Senate Republican Introduces New Education Bill

A new push in Congress is reopening a long-running fight over how the federal government regulates for-profit colleges—and who those rules actually affect.

Senator Jim Banks of Indiana has introduced the PARITY Act, a bill aimed at rolling back changes to what’s known as the “90/10 rule.” That rule requires proprietary, or for-profit, colleges to receive at least 10 percent of their funding from non-federal sources. The idea, dating back to the early 1990s, is that schools should be able to attract some level of private investment or tuition if they’re delivering value.

The dispute centers on a 2021 update that expanded what counts as federal funding. Previously, the cap focused mainly on Title IV aid like federal student loans and grants. The Biden-era change added GI Bill benefits and other military education funds into that calculation. For career schools that enroll large numbers of veterans, that shift can push them closer to—or over—the 90 percent threshold.

Banks and his supporters argue that this creates an unintended bottleneck. By counting GI Bill funding as federal money, they say schools may limit how many veterans they admit in order to stay compliant. Backers of the bill, including several military-affiliated organizations, frame it as an access issue—arguing that veterans should not be treated as a liability in a school’s funding mix.

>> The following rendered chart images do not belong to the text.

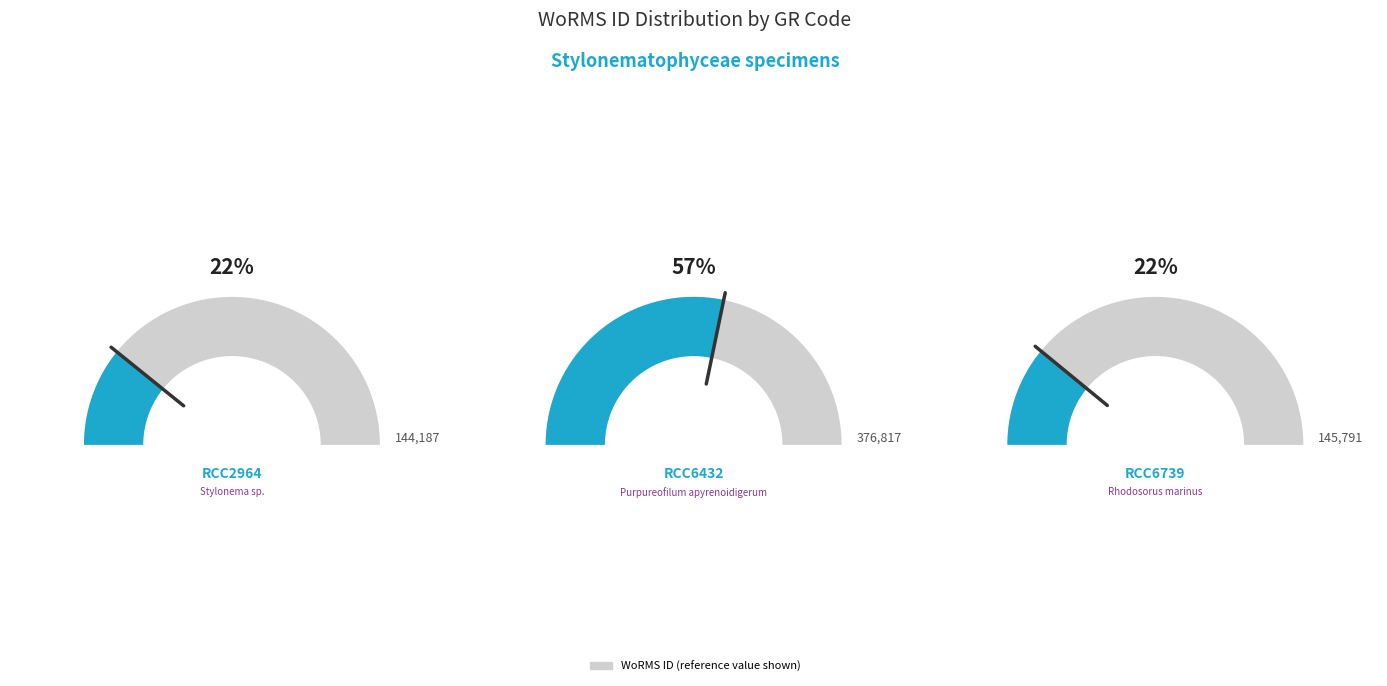

What is the total percentage of RCC6739 and RCC2964?

43.5%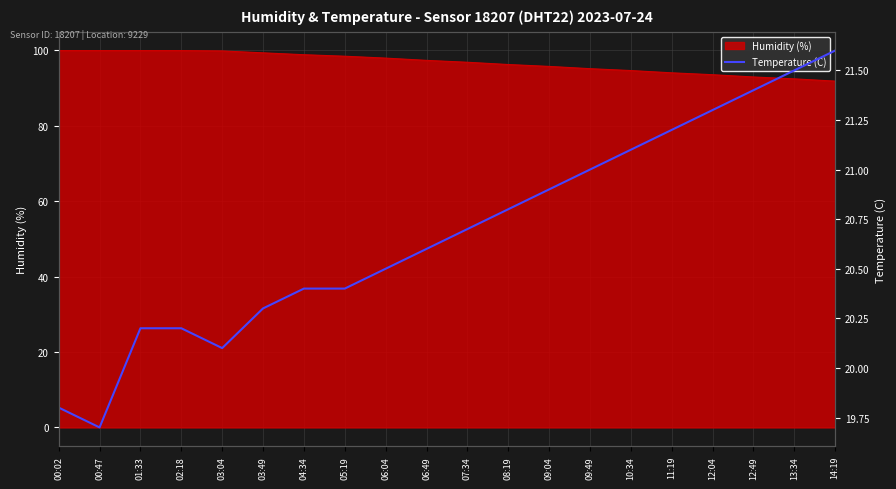

How many values are below 20?

2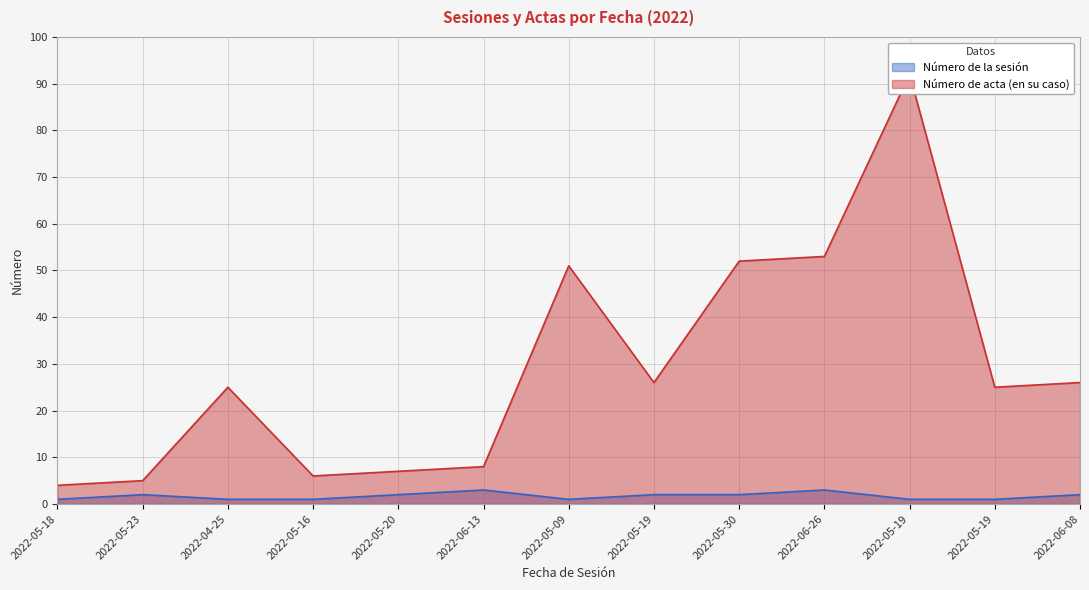

How many distinct data groups are displayed?

2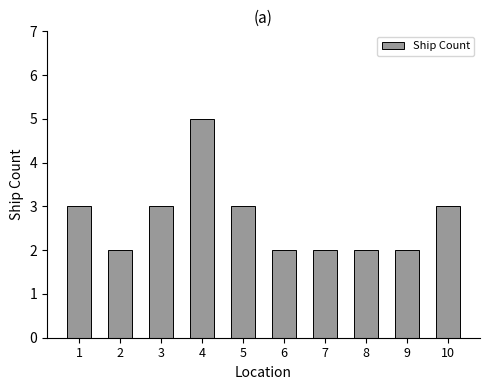

Approximately how many times larger is the value at 6 compared to 8?

1.0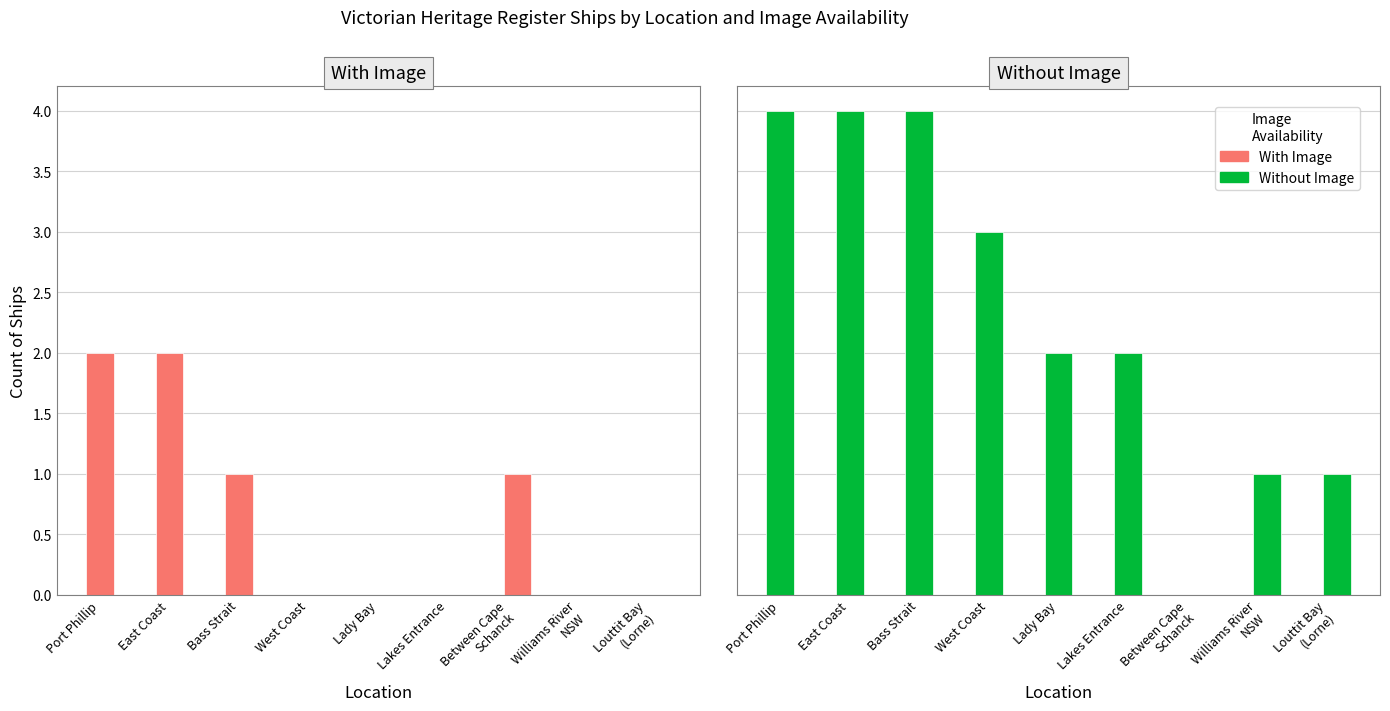

List the series in order of their peak value, lowest first.

With Image, Without Image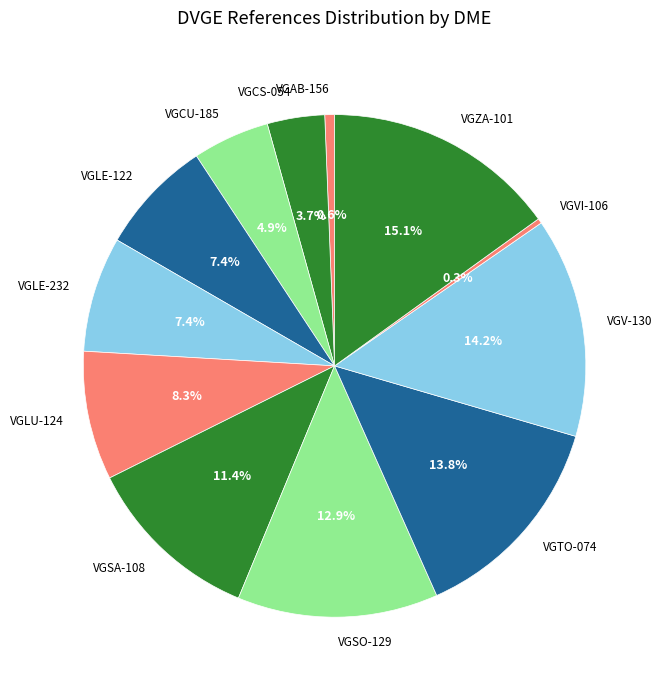

To the nearest percent, what is the combined percentage of VGTO-074 and VGSO-129?

27%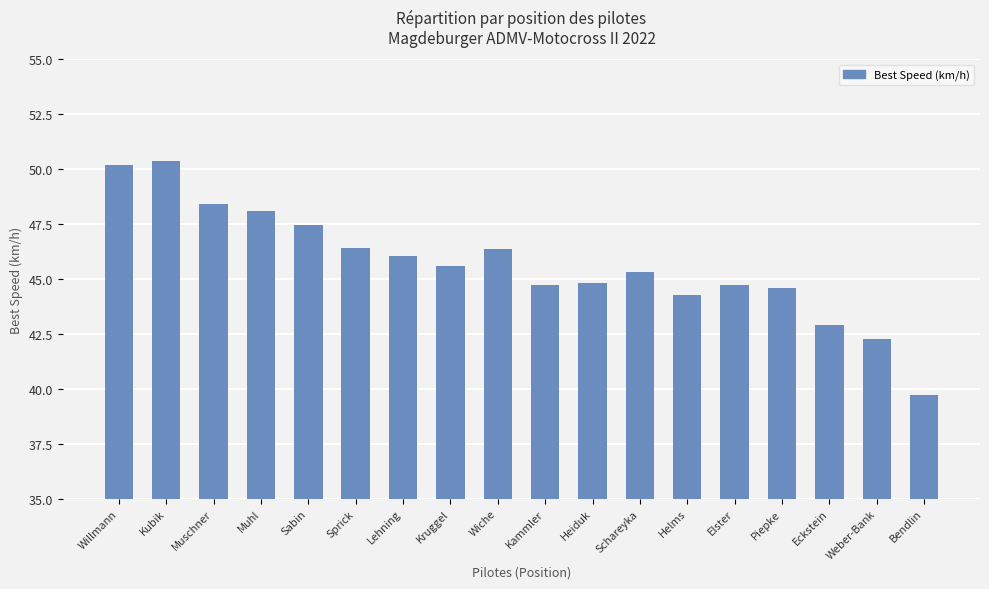

Reading left to right, list all the values displayed in this chart.

Willmann=50.2	Kubik=50.4	Muschner=48.4	Muhl=48.1	Sabin=47.5	Sprick=46.4	Lehning=46.0	Kruggel=45.6	Wiche=46.4	Kammler=44.7	Heiduk=44.8	Schareyka=45.3	Helms=44.3	Elster=44.7	Piepke=44.6	Eckstein=42.9	Weber-Bank=42.3	Bendlin=39.7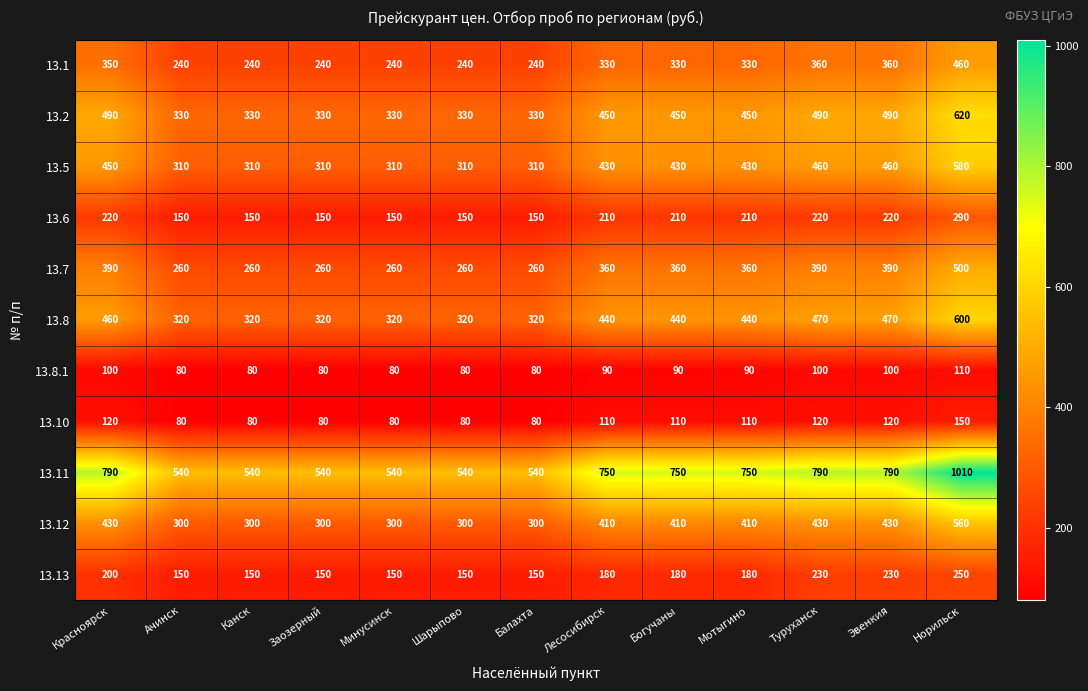

At which category is the sum across all series the highest?

Норильск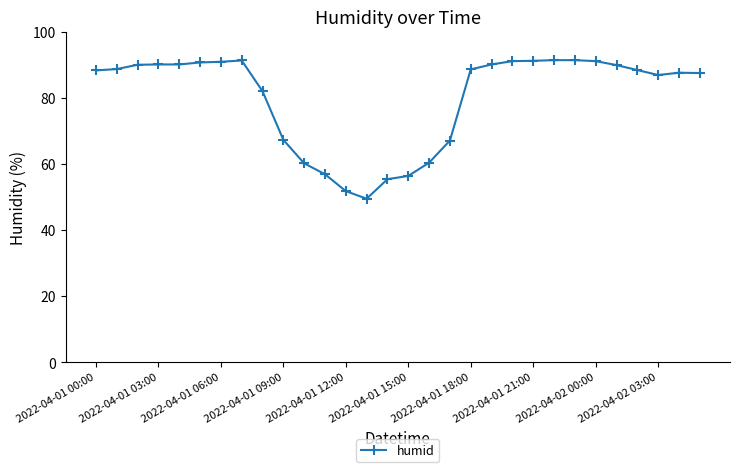

What is the minimum value shown in the chart?

49.5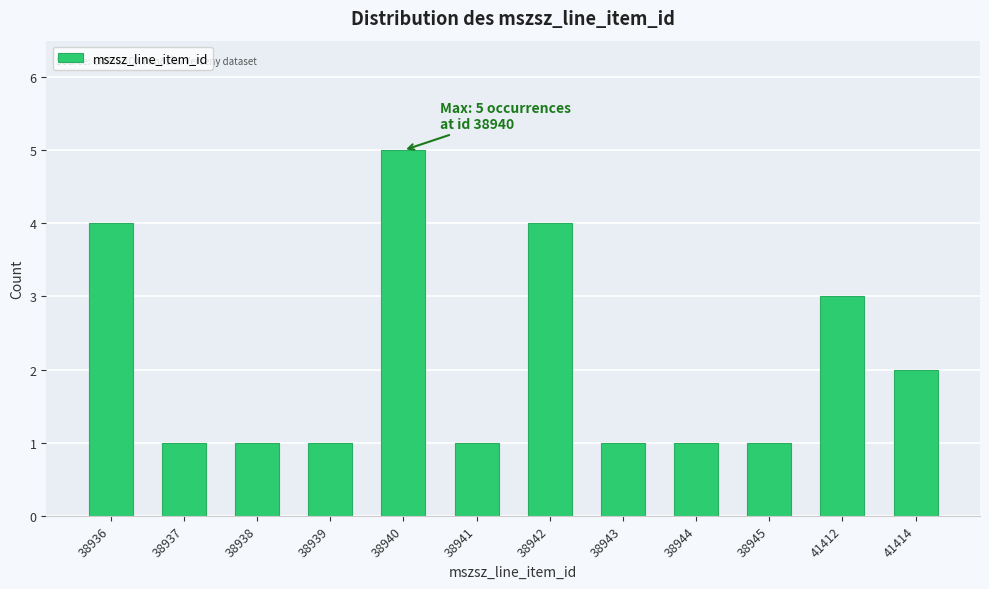

Reading right to left, extract all data points from this chart.

41414=2	41412=3	38945=1	38944=1	38943=1	38942=4	38941=1	38940=5	38939=1	38938=1	38937=1	38936=4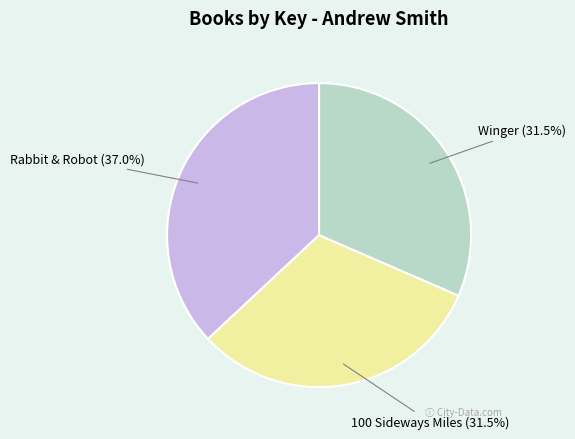

Combined, do Winger (31.5%) and 100 Sideways Miles (31.5%) account for over 50%?

Yes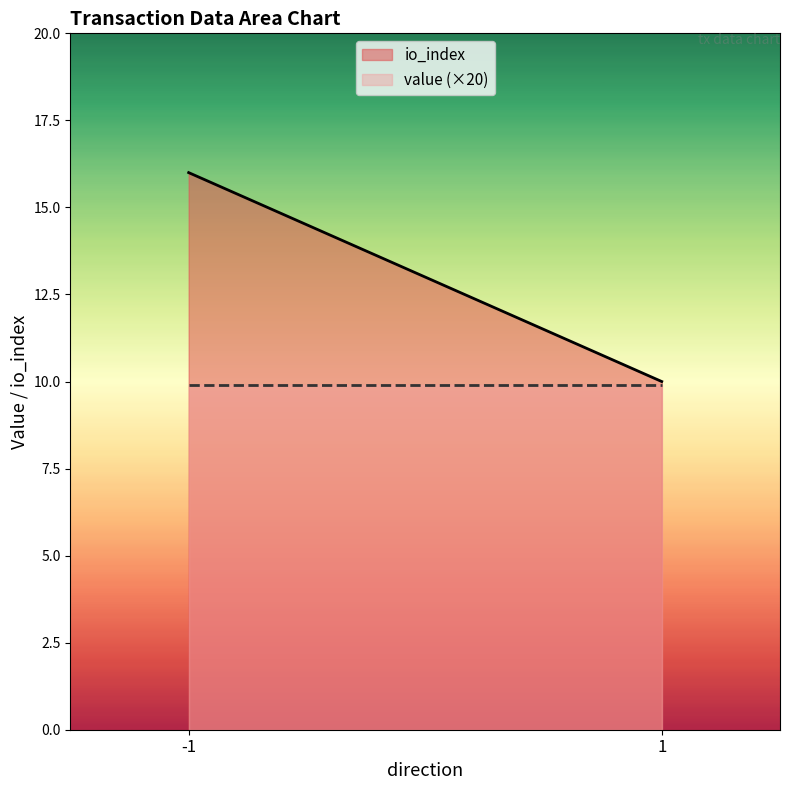

What is the total value across all series at 1?

19.9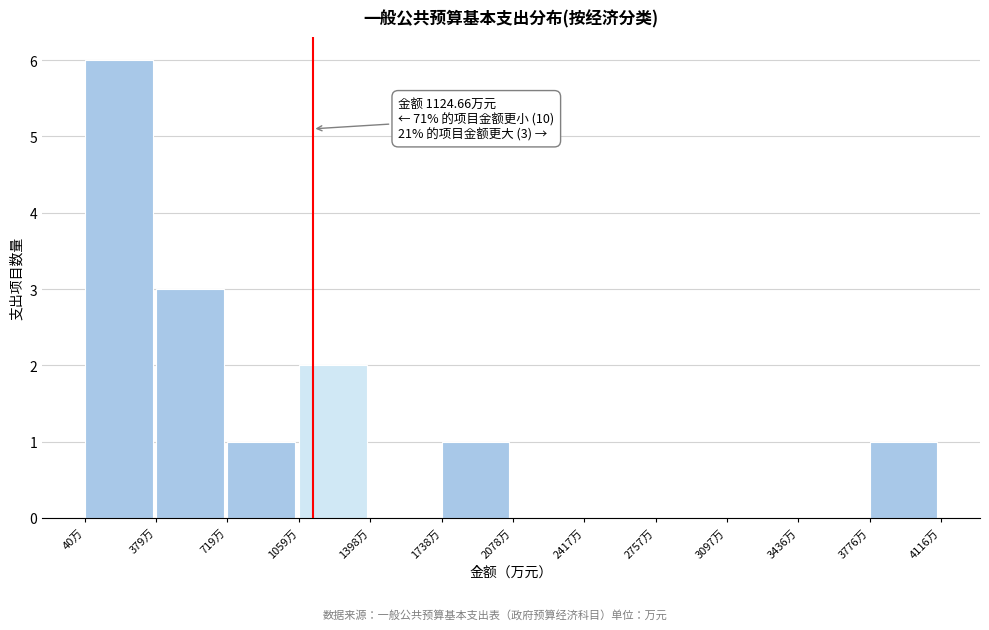

Which range on the x-axis has the tallest bar?

50 to 400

They also point out that the rule applies only to for-profit institutions, not to public or nonprofit colleges. That distinction has been a sticking point for years, with critics saying it creates uneven standards across the higher education system.

Opponents of rolling back the rule see it differently. Some consumer protection advocates and military groups have long argued that earlier versions of the policy left room for abuse.

Their concern is that excluding GI Bill funds from the cap gave certain schools a financial incentive to aggressively recruit service members, since those benefits didn’t count against the federal funding limit. Including them, in this view, closes that gap and reduces the risk of predatory practices.

This tension—access versus oversight—is not new. The rule has been adjusted multiple times under both Republican and Democratic administrations, often alongside broader efforts to address student debt, job placement outcomes, and accountability in higher education.

The PARITY Act doesn’t just revisit a technical definition. It reopens a fundamental question about how to balance opportunity for nontraditional students, including veterans, with safeguards meant to prevent misuse of federal education dollars. With both sides backed by organized groups and long-standing arguments, the debate is unlikely to resolve quickly.